● **What the task asks**
In the copy, include all of the listing exactly and none of its pictures.
::::::::::
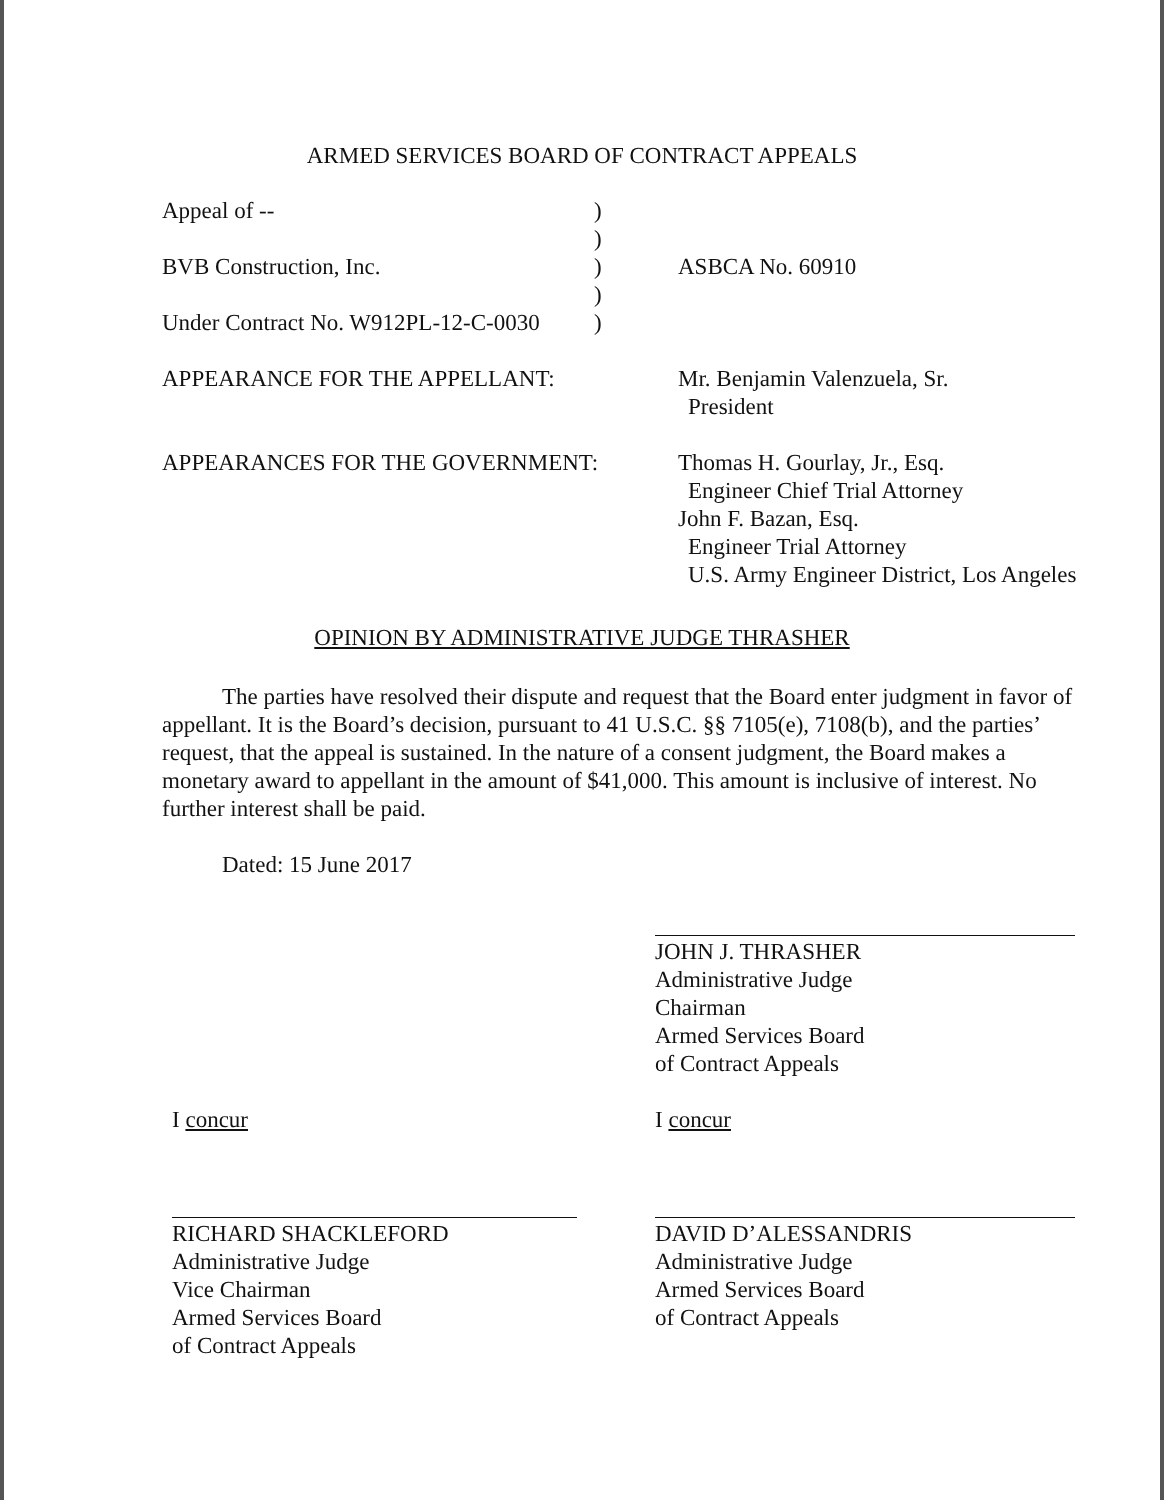ARMED SERVICES BOARD OF CONTRACT APPEALS
Appeal of -- )
)
BVB Construction, Inc. ) ASBCA No. 60910
)
Under Contract No. W912PL-12-C-0030
)
APPEARANCE FOR THE APPELLANT: Mr. Benjamin Valenzuela, Sr.
President
APPEARANCES FOR THE GOVERNMENT: Thomas H. Gourlay, Jr., Esq.
Engineer Chief Trial Attorney
John F. Bazan, Esq.
Engineer Trial Attorney
U.S. Army Engineer District, Los Angeles
OPINION BY ADMINISTRATIVE JUDGE THRASHER
The parties have resolved their dispute and request that the Board enter judgment in favor of appellant. It is the Board’s decision, pursuant to 41 U.S.C. §§ 7105(e), 7108(b), and the parties’ request, that the appeal is sustained. In the nature of a consent judgment, the Board makes a monetary award to appellant in the amount of $41,000. This amount is inclusive of interest. No further interest shall be paid.
Dated: 15 June 2017
JOHN J. THRASHER
Administrative Judge
Chairman
Armed Services Board
of Contract Appeals
I concur I concur
RICHARD SHACKLEFORD
Administrative Judge
Vice Chairman
Armed Services Board
of Contract Appeals
DAVID D’ALESSANDRIS
Administrative Judge
Armed Services Board
of Contract Appeals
::::::::::
● **Output of the exercise**
ARMED SERVICES BOARD OF CONTRACT APPEALS
Appeal of -- )
)
BVB Construction, Inc. ) ASBCA No. 60910
)
Under Contract No. W912PL-12-C-0030
)
APPEARANCE FOR THE APPELLANT: Mr. Benjamin Valenzuela, Sr.
President
APPEARANCES FOR THE GOVERNMENT: Thomas H. Gourlay, Jr., Esq.
Engineer Chief Trial Attorney
John F. Bazan, Esq.
Engineer Trial Attorney
U.S. Army Engineer District, Los Angeles
OPINION BY ADMINISTRATIVE JUDGE THRASHER
The parties have resolved their dispute and request that the Board enter judgment in favor of appellant. It is the Board’s decision, pursuant to 41 U.S.C. §§ 7105(e), 7108(b), and the parties’ request, that the appeal is sustained. In the nature of a consent judgment, the Board makes a monetary award to appellant in the amount of $41,000. This amount is inclusive of interest. No further interest shall be paid.
Dated: 15 June 2017
JOHN J. THRASHER
Administrative Judge
Chairman
Armed Services Board
of Contract Appeals
I concur I concur
RICHARD SHACKLEFORD
Administrative Judge
Vice Chairman
Armed Services Board
of Contract Appeals
DAVID D’ALESSANDRIS
Administrative Judge
Armed Services Board
of Contract Appeals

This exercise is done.